Dataset entries:

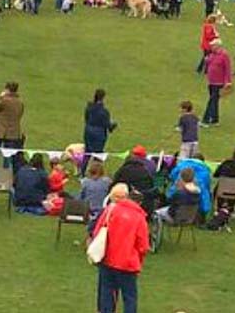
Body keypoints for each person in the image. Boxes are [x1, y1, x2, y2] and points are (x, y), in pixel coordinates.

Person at [92, 183, 150, 313]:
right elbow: (143, 245)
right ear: (139, 203)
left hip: (108, 259)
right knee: (129, 297)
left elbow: (97, 231)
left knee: (107, 293)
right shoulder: (140, 218)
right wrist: (139, 261)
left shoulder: (111, 210)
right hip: (128, 264)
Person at [0, 82, 25, 169]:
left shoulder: (4, 100)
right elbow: (20, 114)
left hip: (0, 131)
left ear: (7, 90)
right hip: (13, 132)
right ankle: (5, 171)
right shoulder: (20, 102)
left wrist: (0, 97)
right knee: (7, 154)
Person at [202, 39, 232, 126]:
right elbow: (209, 63)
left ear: (218, 46)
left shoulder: (224, 55)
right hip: (211, 82)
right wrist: (207, 60)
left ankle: (206, 120)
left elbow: (228, 69)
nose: (211, 47)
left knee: (211, 101)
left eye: (213, 46)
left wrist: (228, 81)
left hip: (219, 83)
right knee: (214, 101)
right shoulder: (212, 54)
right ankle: (215, 120)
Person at [84, 89, 116, 156]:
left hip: (88, 131)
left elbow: (86, 119)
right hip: (99, 134)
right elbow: (108, 126)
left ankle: (84, 163)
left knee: (87, 153)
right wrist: (113, 125)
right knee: (98, 154)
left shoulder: (89, 108)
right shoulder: (104, 112)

== WHAT YOU HAVE TO DO ==
Above are the entries; count how many of their lines contain the word "ankle" and give only that number.

== EXERCISE RESPONSE ==
4